● Work instructions
Copy every line of the entries below word for word, keeping the original order and line breaks.

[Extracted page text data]
----------

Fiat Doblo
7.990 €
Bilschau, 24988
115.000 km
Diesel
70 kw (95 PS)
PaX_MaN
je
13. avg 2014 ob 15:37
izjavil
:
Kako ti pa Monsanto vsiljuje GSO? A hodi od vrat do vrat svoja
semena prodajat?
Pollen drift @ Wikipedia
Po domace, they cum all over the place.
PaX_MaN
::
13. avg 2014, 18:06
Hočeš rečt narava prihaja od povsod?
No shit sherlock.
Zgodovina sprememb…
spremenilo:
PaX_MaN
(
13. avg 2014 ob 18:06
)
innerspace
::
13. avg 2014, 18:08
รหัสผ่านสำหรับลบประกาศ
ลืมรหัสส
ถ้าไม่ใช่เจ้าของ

----------

● Your solution
Fiat Doblo
7.990 €
Bilschau, 24988
115.000 km
Diesel
70 kw (95 PS)
PaX_MaN
je
13. avg 2014 ob 15:37
izjavil
:
Kako ti pa Monsanto vsiljuje GSO? A hodi od vrat do vrat svoja
semena prodajat?
Pollen drift @ Wikipedia
Po domace, they cum all over the place.
PaX_MaN
::
13. avg 2014, 18:06
Hočeš rečt narava prihaja od povsod?
No shit sherlock.
Zgodovina sprememb…
spremenilo:
PaX_MaN
(
13. avg 2014 ob 18:06
)
innerspace
::
13. avg 2014, 18:08
รหัสผ่านสำหรับลบประกาศ
ลืมรหัสส
ถ้าไม่ใช่เจ้าของ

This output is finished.